#### [Action item]
Set down the entries once more, exactly as they are written.

----------

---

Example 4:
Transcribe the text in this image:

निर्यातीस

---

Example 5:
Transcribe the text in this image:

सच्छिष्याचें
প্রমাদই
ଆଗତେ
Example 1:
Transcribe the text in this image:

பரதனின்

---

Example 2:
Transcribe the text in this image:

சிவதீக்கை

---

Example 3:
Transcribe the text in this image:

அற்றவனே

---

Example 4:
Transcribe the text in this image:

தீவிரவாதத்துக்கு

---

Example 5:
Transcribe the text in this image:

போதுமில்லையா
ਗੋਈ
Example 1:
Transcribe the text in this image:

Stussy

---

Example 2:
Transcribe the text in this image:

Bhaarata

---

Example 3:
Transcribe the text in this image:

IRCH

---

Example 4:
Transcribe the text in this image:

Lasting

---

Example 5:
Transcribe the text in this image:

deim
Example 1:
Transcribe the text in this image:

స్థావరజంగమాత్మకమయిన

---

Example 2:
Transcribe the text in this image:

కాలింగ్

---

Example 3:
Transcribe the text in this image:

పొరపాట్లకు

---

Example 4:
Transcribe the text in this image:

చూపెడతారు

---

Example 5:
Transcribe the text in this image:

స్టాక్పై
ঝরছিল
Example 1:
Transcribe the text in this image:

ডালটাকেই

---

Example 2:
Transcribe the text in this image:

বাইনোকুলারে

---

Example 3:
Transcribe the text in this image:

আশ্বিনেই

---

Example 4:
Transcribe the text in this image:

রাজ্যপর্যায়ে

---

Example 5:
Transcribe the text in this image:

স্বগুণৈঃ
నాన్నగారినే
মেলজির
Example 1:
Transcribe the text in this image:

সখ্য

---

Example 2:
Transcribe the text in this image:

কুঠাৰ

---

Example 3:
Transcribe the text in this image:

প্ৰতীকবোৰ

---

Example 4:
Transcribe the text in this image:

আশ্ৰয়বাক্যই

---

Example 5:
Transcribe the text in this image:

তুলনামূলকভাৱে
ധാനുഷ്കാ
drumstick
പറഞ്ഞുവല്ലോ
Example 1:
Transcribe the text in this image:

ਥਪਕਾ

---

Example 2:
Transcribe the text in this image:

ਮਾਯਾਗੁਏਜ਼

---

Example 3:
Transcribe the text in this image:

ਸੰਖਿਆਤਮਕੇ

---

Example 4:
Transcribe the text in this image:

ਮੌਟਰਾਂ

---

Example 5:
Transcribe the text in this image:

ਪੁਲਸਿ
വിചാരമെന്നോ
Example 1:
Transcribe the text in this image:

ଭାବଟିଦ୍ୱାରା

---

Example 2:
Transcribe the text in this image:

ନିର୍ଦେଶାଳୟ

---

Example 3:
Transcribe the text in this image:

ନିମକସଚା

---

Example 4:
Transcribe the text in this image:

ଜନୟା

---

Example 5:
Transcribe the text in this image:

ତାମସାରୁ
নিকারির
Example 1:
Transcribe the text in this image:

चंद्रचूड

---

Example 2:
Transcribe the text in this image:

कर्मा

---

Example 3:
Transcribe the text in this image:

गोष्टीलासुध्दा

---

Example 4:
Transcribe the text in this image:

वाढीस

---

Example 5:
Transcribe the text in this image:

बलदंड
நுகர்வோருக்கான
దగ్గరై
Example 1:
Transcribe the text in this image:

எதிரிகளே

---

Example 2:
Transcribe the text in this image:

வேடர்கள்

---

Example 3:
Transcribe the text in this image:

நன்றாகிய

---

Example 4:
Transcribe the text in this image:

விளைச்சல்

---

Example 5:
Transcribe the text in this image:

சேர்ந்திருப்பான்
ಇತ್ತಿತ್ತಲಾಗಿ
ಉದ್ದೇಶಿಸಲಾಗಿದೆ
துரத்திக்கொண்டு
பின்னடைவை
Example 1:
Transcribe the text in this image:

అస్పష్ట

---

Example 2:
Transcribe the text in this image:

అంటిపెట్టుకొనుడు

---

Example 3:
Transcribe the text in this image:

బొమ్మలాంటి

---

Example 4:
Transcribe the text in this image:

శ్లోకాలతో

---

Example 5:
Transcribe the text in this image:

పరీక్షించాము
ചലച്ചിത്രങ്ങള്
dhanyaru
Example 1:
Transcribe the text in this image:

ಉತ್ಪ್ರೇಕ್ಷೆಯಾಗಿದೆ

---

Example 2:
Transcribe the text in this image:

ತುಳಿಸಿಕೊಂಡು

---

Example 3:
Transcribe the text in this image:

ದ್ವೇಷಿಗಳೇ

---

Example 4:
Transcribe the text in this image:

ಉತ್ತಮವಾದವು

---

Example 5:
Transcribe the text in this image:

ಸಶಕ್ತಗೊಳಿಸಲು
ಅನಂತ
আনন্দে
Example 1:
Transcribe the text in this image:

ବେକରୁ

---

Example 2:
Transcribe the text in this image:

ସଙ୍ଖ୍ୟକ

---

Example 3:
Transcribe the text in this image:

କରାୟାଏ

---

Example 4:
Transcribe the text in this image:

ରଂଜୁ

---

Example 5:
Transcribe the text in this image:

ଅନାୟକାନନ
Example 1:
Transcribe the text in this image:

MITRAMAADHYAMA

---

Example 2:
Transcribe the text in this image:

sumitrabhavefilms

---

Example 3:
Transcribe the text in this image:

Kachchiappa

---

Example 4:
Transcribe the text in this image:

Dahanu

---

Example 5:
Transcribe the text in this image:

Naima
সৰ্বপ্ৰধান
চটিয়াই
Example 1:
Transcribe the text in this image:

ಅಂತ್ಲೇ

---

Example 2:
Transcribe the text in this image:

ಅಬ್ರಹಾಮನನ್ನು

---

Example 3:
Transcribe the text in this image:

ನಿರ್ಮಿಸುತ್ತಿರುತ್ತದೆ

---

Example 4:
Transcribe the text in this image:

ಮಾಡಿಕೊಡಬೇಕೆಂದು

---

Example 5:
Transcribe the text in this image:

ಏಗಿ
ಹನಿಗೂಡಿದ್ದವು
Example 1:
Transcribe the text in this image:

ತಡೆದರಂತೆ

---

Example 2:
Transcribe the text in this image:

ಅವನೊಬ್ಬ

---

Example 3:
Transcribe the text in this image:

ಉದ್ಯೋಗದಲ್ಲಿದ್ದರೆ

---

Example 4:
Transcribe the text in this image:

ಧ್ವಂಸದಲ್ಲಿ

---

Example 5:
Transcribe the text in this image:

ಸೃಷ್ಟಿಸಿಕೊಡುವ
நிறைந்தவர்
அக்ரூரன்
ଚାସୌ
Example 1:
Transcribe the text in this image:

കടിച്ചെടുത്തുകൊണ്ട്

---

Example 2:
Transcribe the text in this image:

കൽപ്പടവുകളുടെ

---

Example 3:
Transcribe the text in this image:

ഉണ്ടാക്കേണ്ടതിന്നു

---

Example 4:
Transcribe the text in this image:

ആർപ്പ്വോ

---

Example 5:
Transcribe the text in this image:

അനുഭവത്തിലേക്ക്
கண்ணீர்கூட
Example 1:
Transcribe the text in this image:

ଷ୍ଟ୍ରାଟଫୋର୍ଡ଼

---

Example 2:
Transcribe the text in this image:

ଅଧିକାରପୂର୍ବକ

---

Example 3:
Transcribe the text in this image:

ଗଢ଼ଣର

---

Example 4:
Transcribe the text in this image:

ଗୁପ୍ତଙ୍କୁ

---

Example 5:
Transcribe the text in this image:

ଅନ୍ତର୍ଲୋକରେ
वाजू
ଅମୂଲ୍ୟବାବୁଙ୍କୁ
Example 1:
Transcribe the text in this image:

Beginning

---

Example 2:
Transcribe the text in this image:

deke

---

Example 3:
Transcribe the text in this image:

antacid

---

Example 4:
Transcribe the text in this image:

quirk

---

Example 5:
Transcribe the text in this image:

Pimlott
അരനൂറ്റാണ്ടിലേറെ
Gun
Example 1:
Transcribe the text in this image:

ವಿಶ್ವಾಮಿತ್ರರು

----------

#### [Answer space]
---

Example 4:
Transcribe the text in this image:

निर्यातीस

---

Example 5:
Transcribe the text in this image:

सच्छिष्याचें
প্রমাদই
ଆଗତେ
Example 1:
Transcribe the text in this image:

பரதனின்

---

Example 2:
Transcribe the text in this image:

சிவதீக்கை

---

Example 3:
Transcribe the text in this image:

அற்றவனே

---

Example 4:
Transcribe the text in this image:

தீவிரவாதத்துக்கு

---

Example 5:
Transcribe the text in this image:

போதுமில்லையா
ਗੋਈ
Example 1:
Transcribe the text in this image:

Stussy

---

Example 2:
Transcribe the text in this image:

Bhaarata

---

Example 3:
Transcribe the text in this image:

IRCH

---

Example 4:
Transcribe the text in this image:

Lasting

---

Example 5:
Transcribe the text in this image:

deim
Example 1:
Transcribe the text in this image:

స్థావరజంగమాత్మకమయిన

---

Example 2:
Transcribe the text in this image:

కాలింగ్

---

Example 3:
Transcribe the text in this image:

పొరపాట్లకు

---

Example 4:
Transcribe the text in this image:

చూపెడతారు

---

Example 5:
Transcribe the text in this image:

స్టాక్పై
ঝরছিল
Example 1:
Transcribe the text in this image:

ডালটাকেই

---

Example 2:
Transcribe the text in this image:

বাইনোকুলারে

---

Example 3:
Transcribe the text in this image:

আশ্বিনেই

---

Example 4:
Transcribe the text in this image:

রাজ্যপর্যায়ে

---

Example 5:
Transcribe the text in this image:

স্বগুণৈঃ
నాన్నగారినే
মেলজির
Example 1:
Transcribe the text in this image:

সখ্য

---

Example 2:
Transcribe the text in this image:

কুঠাৰ

---

Example 3:
Transcribe the text in this image:

প্ৰতীকবোৰ

---

Example 4:
Transcribe the text in this image:

আশ্ৰয়বাক্যই

---

Example 5:
Transcribe the text in this image:

তুলনামূলকভাৱে
ധാനുഷ്കാ
drumstick
പറഞ്ഞുവല്ലോ
Example 1:
Transcribe the text in this image:

ਥਪਕਾ

---

Example 2:
Transcribe the text in this image:

ਮਾਯਾਗੁਏਜ਼

---

Example 3:
Transcribe the text in this image:

ਸੰਖਿਆਤਮਕੇ

---

Example 4:
Transcribe the text in this image:

ਮੌਟਰਾਂ

---

Example 5:
Transcribe the text in this image:

ਪੁਲਸਿ
വിചാരമെന്നോ
Example 1:
Transcribe the text in this image:

ଭାବଟିଦ୍ୱାରା

---

Example 2:
Transcribe the text in this image:

ନିର୍ଦେଶାଳୟ

---

Example 3:
Transcribe the text in this image:

ନିମକସଚା

---

Example 4:
Transcribe the text in this image:

ଜନୟା

---

Example 5:
Transcribe the text in this image:

ତାମସାରୁ
নিকারির
Example 1:
Transcribe the text in this image:

चंद्रचूड

---

Example 2:
Transcribe the text in this image:

कर्मा

---

Example 3:
Transcribe the text in this image:

गोष्टीलासुध्दा

---

Example 4:
Transcribe the text in this image:

वाढीस

---

Example 5:
Transcribe the text in this image:

बलदंड
நுகர்வோருக்கான
దగ్గరై
Example 1:
Transcribe the text in this image:

எதிரிகளே

---

Example 2:
Transcribe the text in this image:

வேடர்கள்

---

Example 3:
Transcribe the text in this image:

நன்றாகிய

---

Example 4:
Transcribe the text in this image:

விளைச்சல்

---

Example 5:
Transcribe the text in this image:

சேர்ந்திருப்பான்
ಇತ್ತಿತ್ತಲಾಗಿ
ಉದ್ದೇಶಿಸಲಾಗಿದೆ
துரத்திக்கொண்டு
பின்னடைவை
Example 1:
Transcribe the text in this image:

అస్పష్ట

---

Example 2:
Transcribe the text in this image:

అంటిపెట్టుకొనుడు

---

Example 3:
Transcribe the text in this image:

బొమ్మలాంటి

---

Example 4:
Transcribe the text in this image:

శ్లోకాలతో

---

Example 5:
Transcribe the text in this image:

పరీక్షించాము
ചലച്ചിത്രങ്ങള്
dhanyaru
Example 1:
Transcribe the text in this image:

ಉತ್ಪ್ರೇಕ್ಷೆಯಾಗಿದೆ

---

Example 2:
Transcribe the text in this image:

ತುಳಿಸಿಕೊಂಡು

---

Example 3:
Transcribe the text in this image:

ದ್ವೇಷಿಗಳೇ

---

Example 4:
Transcribe the text in this image:

ಉತ್ತಮವಾದವು

---

Example 5:
Transcribe the text in this image:

ಸಶಕ್ತಗೊಳಿಸಲು
ಅನಂತ
আনন্দে
Example 1:
Transcribe the text in this image:

ବେକରୁ

---

Example 2:
Transcribe the text in this image:

ସଙ୍ଖ୍ୟକ

---

Example 3:
Transcribe the text in this image:

କରାୟାଏ

---

Example 4:
Transcribe the text in this image:

ରଂଜୁ

---

Example 5:
Transcribe the text in this image:

ଅନାୟକାନନ
Example 1:
Transcribe the text in this image:

MITRAMAADHYAMA

---

Example 2:
Transcribe the text in this image:

sumitrabhavefilms

---

Example 3:
Transcribe the text in this image:

Kachchiappa

---

Example 4:
Transcribe the text in this image:

Dahanu

---

Example 5:
Transcribe the text in this image:

Naima
সৰ্বপ্ৰধান
চটিয়াই
Example 1:
Transcribe the text in this image:

ಅಂತ್ಲೇ

---

Example 2:
Transcribe the text in this image:

ಅಬ್ರಹಾಮನನ್ನು

---

Example 3:
Transcribe the text in this image:

ನಿರ್ಮಿಸುತ್ತಿರುತ್ತದೆ

---

Example 4:
Transcribe the text in this image:

ಮಾಡಿಕೊಡಬೇಕೆಂದು

---

Example 5:
Transcribe the text in this image:

ಏಗಿ
ಹನಿಗೂಡಿದ್ದವು
Example 1:
Transcribe the text in this image:

ತಡೆದರಂತೆ

---

Example 2:
Transcribe the text in this image:

ಅವನೊಬ್ಬ

---

Example 3:
Transcribe the text in this image:

ಉದ್ಯೋಗದಲ್ಲಿದ್ದರೆ

---

Example 4:
Transcribe the text in this image:

ಧ್ವಂಸದಲ್ಲಿ

---

Example 5:
Transcribe the text in this image:

ಸೃಷ್ಟಿಸಿಕೊಡುವ
நிறைந்தவர்
அக்ரூரன்
ଚାସୌ
Example 1:
Transcribe the text in this image:

കടിച്ചെടുത്തുകൊണ്ട്

---

Example 2:
Transcribe the text in this image:

കൽപ്പടവുകളുടെ

---

Example 3:
Transcribe the text in this image:

ഉണ്ടാക്കേണ്ടതിന്നു

---

Example 4:
Transcribe the text in this image:

ആർപ്പ്വോ

---

Example 5:
Transcribe the text in this image:

അനുഭവത്തിലേക്ക്
கண்ணீர்கூட
Example 1:
Transcribe the text in this image:

ଷ୍ଟ୍ରାଟଫୋର୍ଡ଼

---

Example 2:
Transcribe the text in this image:

ଅଧିକାରପୂର୍ବକ

---

Example 3:
Transcribe the text in this image:

ଗଢ଼ଣର

---

Example 4:
Transcribe the text in this image:

ଗୁପ୍ତଙ୍କୁ

---

Example 5:
Transcribe the text in this image:

ଅନ୍ତର୍ଲୋକରେ
वाजू
ଅମୂଲ୍ୟବାବୁଙ୍କୁ
Example 1:
Transcribe the text in this image:

Beginning

---

Example 2:
Transcribe the text in this image:

deke

---

Example 3:
Transcribe the text in this image:

antacid

---

Example 4:
Transcribe the text in this image:

quirk

---

Example 5:
Transcribe the text in this image:

Pimlott
അരനൂറ്റാണ്ടിലേറെ
Gun
Example 1:
Transcribe the text in this image:

ವಿಶ್ವಾಮಿತ್ರರು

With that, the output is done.